Beginning meditators may find it a major challenge, particularly during times of stress, to settle and calm down, and quiet their minds to benefit from meditation. Their minds seem to veer off to where they do not wish to go, like wild mustangs racing off into an open field. Trying to rein in the seeming "monkey mind" that goes into full speed during meditation can appear to be the bane of a newbie meditator, and even more experienced meditators from time to time.
I have heard many people say that yoga and meditation do not suit them because they operate on too high a tempo. However, you may find that following a few simple guidelines can make the difference between totally giving up on meditation versus enjoying the serenity, clarity, and stress release that a simple meditation practice can offer. Here are two guidelines that I recommend for the new meditator:
Guideline # 1 - Start with just a few minutes at a time
"Focus is a kind of mental muscle" says Sally Kempton, an internationally recognized teacher of meditation. I couldn't agree more! And, just as you have to exercise regularly to build your physical muscles, you must practice flexing your mental muscle through regular practice as well.

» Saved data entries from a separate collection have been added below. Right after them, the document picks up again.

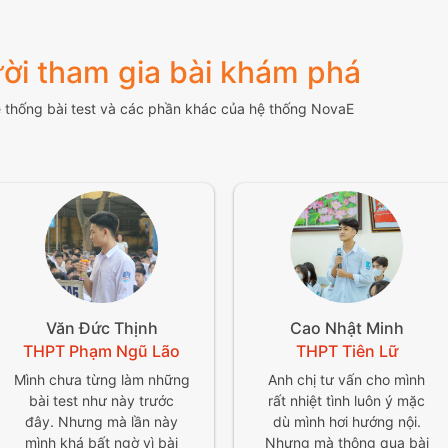
ời tham gia bài khám phá
ệ thống bài test và các phần khác của hệ thống NovaE
Văn Đức Thịnh
Cao Nhật Minh
THPT Phạm Ngũ Lão
THPT Tiên Lữ
Mình chưa từng làm những
Anh chị tư vấn cho mình
bài test như này trước
rất nhiệt tình luôn ý mặc
đây. Nhưng mà lần này
dù mình hơi hướng nội.
mình khá bất ngờ vì bài
Nhưng mà thông qua bài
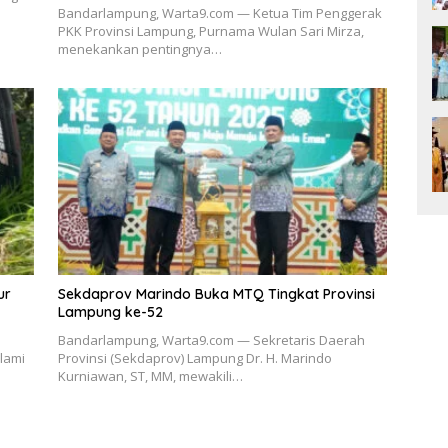
Bandarlampung, Warta9.com — Ketua Tim Penggerak
PKK Provinsi Lampung, Purnama Wulan Sari Mirza,
menekankan pentingnya…
ur
Sekdaprov Marindo Buka MTQ Tingkat Provinsi
Lampung ke-52
n
Bandarlampung, Warta9.com — Sekretaris Daerah
lami
Provinsi (Sekdaprov) Lampung Dr. H. Marindo
Kurniawan, ST, MM, mewakili…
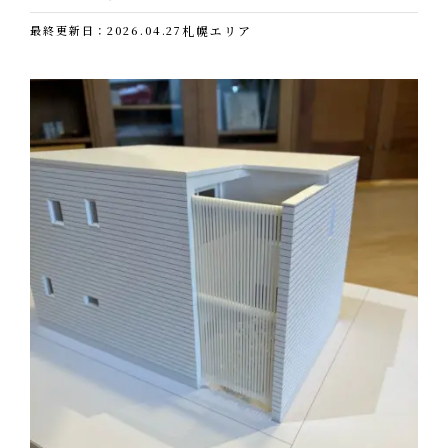
立ち上がりのコンクリートも打設して
てなわけで、乗り込んで４日目でこんな状態です。
追っかけモルタル壁も仕上げていきます。
せっせこせっせこ埋め戻します。
早いですね。
最終更新日：2026.04.27
札幌エリア
２回に分けてモルタルを仕上げていきます。
大型と小型の重機の二刀流で行っていました。
中の様子はこんな感じです。
まだちょっと雑然としています。
ちょっと隙を見せると、木製のサッシも付け終わり、付加
断熱も終わっていました。
てなわけで「ＭＵＫＡＥＲＵイエ」を紹介していきます。
雨が降ると断熱材が台無しになってしまうので、総出であ
北海道伊達市の閑静な住宅地に、４０坪ちょいの一部平屋
っという間に終わらせてしまいます。
そしてクロスを貼っていきます。
の２階建て住宅です。
継ぎ目のところを、ゴロゴロしています。
道路から見て右斜め奥の方向が南になります。
屋根も組み終わって、合板も張り終えたので、追っかけタ
中はすっかりこんな感じです。
最終コンクリート打設です。
イベックを張っていきます。
いよいよ仕上げって感じです。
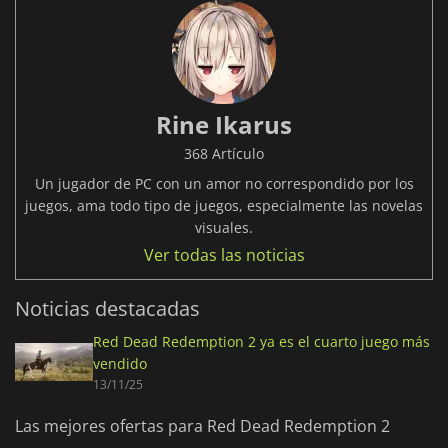
Rine Ikarus
368 Artículo
Un jugador de PC con un amor no correspondido por los
juegos, ama todo tipo de juegos, especialmente las novelas
visuales.
Ver todas las noticias
Noticias destacadas
Red Dead Redemption 2 ya es el cuarto juego más
vendido
13/11/25
Las mejores ofertas para Red Dead Redemption 2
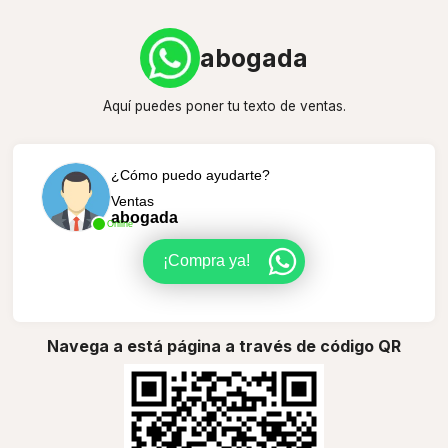
abogada
Aquí puedes poner tu texto de ventas.
¿Cómo puedo ayudarte?
Ventas
abogada
Online
¡Compra ya!
Navega a está página a través de código QR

Begin meditating by taking tiiny steps. Be realistic - don't go from zero meditation one day to diving into a 20 or 30 minute meditation practice the following morning. It just won't work. Build up to a time that you can easily carve out from your schedule and maintain.

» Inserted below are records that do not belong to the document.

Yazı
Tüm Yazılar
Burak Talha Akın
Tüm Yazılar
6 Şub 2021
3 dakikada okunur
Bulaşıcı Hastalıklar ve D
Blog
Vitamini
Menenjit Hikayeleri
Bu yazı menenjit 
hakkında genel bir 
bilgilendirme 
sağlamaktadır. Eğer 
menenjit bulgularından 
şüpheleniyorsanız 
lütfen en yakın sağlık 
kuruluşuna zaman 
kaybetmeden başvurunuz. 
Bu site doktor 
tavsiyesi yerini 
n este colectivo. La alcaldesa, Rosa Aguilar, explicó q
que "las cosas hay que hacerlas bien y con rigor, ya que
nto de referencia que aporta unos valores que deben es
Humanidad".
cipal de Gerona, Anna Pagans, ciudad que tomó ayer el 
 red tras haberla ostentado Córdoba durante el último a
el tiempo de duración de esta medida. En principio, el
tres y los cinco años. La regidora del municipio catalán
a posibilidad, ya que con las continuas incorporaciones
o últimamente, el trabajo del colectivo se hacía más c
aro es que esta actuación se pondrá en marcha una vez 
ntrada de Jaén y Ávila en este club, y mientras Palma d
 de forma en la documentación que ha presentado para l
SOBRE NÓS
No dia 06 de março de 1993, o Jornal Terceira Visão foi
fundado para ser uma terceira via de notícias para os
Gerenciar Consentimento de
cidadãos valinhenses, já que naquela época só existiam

Years ago I read a couple of books wtih titles such as "The One Minute Meditator" and Three Minute Meditations. Both books emphasized that we can gain enormous value from meditating a minute or two here and there throughout the day in one minute increments. The key point is establish the meditation habit by starting for just a minute or two to turn within and get quiet so you can hear your inner voice which can otherwise be difficult to achieve in the midst of daily activities. Once you establish this habit, you can increase your time gradually over weeks and months to what best meets your needs.
Guideline # 2 - You don't have to do a sitting meditation
Not everyoe needs to sit down to meditation. You CAN meditate while walking, running, swimming, or paddling. The well-known successful internet entrepreneur Ali Brown one said that to date she cannot just sit still and meditate. She gets into her meditation "groove" by paddle boarding in the ocean. The paddling movements relax her and allow her to tap into her creativity and inner guidance.
The "different strokes for different folks" operates in meditation. If you are moving whlie meditating, create a rythym with your movements - this will enable you to focus inward and to relax.
If you keep your meditation practice simple and tailored to you, you will be able to tame your "monkey mind" over time.